The newly updated reporting form includes sections to identify crucial information such as:
- The person being abused or in need of assistance.
- The person alleged to be responsible for the abuse.
- Whether the abuse has been previously reported to other agencies.
- Details of the abuse.
Once submitted, these complaints will be thoroughly investigated by either the Department’s Financial Crimes Division or Health Care Fraud Division, depending on the specifics of the allegation.
The Financial Crimes Division, led by Assistant Attorney General Scott Teter, also heads the EATF. On the other hand, the Health Care Fraud Division, led by Assistant Attorney General David Tanay, oversees the Department’s Sentinel Project, a vital initiative launched in 2021.
The Sentinel Project employs specially trained staff to conduct unannounced visits to long-term care facilities, seeking evidence of abuse or neglect. These visits are determined based on performance metrics, complaints, and other data, with the ultimate goal of eliminating instances of substandard care. Attorney General Nessel affirmed, “The Department of Attorney General is dedicated to detecting and addressing any neglect or abuse of loved ones residing at home or in long-term care facilities. Instances of substandard care must be eliminated, and The Sentinel Project helps accomplish that goal.”
Furthermore, the Sentinel Project Team recently met with Genesee County Sheriff Chris Swanson and other county leaders to discuss collaborative efforts between state and county law enforcement agencies to enhance training and investigation procedures concerning elder abuse in long-term care facilities. To this end, the Sentinel Project is launching a series of law enforcement trainings across the state, commencing on Thursday, October 12th in Ingham County.
Attorney General Nessel and the EATF are also working closely with the legislature to strengthen safeguards for the elderly through a series of proposed bills. These bills, including House Bills 4909-4912 and 5047, aim to:
- Ensure family members willing to serve as guardians receive due consideration.
- Require guardian and conservator certification and visitation frequency.
- Set standards for the Guardian ad Litem report to the court.
- Safeguard personal items of sentimental value from being discarded.
- Establish a right to an attorney throughout the proceedings.
- Implement additional protections before removing individuals from their homes.
- Improve the basic standard for medical testimony.
- Create an Office of State Guardian to oversee and certify guardians, among other provisions.

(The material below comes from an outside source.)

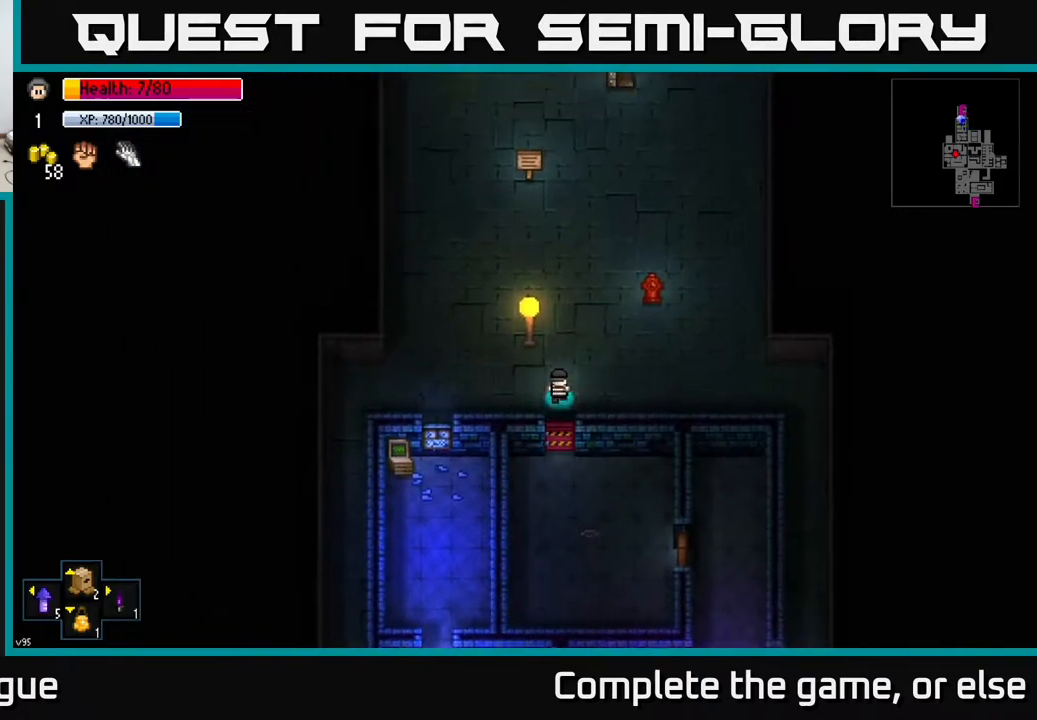
{"buttons": [], "left_stick": "right", "right_stick": "center", "events": []}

The Michigan Elder Abuse Task Force, which began its journey in 2019, comprises more than 55 different organizations and over 100 individuals from the public, private, and nonprofit sectors, all dedicated to combating elder abuse. Their achievements include the adoption of a Vulnerable Adult Incident Report form for statewide law enforcement investigation, along with the implementation of related training programs. In 2021, the Financial Exploitation Prevention Act was signed into law, mandating reporting by financial institutions on suspected fraud or exploitation.

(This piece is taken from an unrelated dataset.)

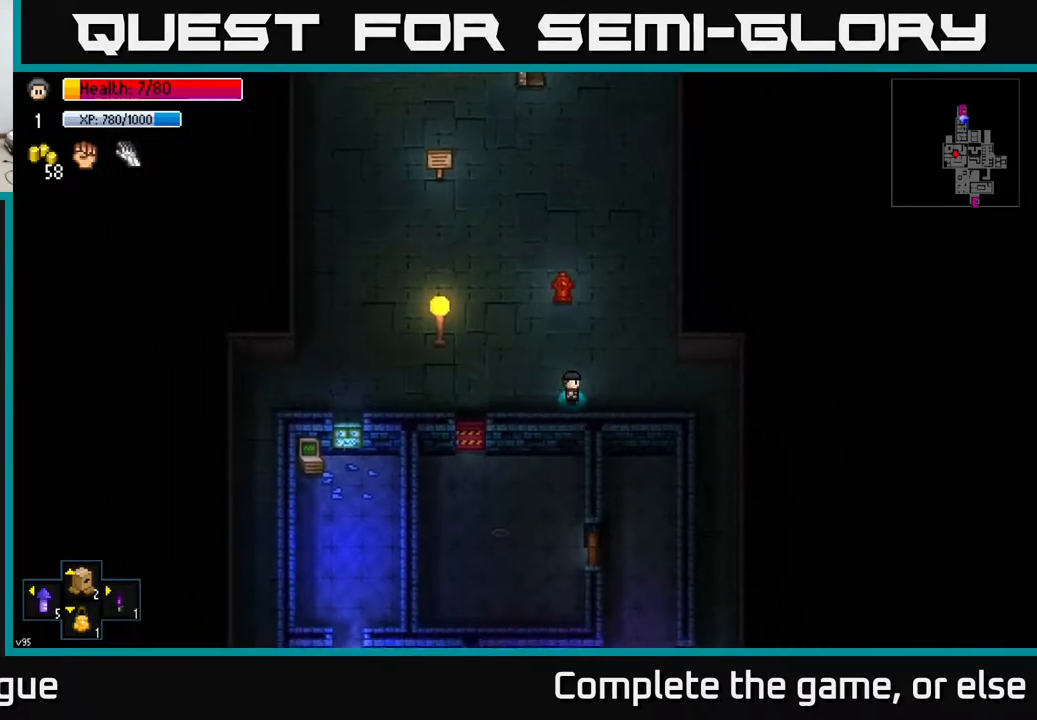
{"buttons": [], "left_stick": "down-right", "right_stick": "center", "events": [[383, "left_stick", "down-right"]]}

It’s estimated that over 100,000 older adults in Michigan fall victim to elder abuse, with less than half of these cases reported to authorities. To encourage reporting and provide resources to those in need, Michigan residents are urged to call 800-24-ABUSE (22873) or 855-444-3911 to report suspected elder abuse.
The launch of the updated reporting form and the continued efforts of Attorney General Nessel, the Elder Abuse Task Force, and state law enforcement agencies underscore Michigan’s AG’s unwavering commitment to protecting its elderly population from abuse and exploitation, ensuring that our seniors can age with dignity and safety.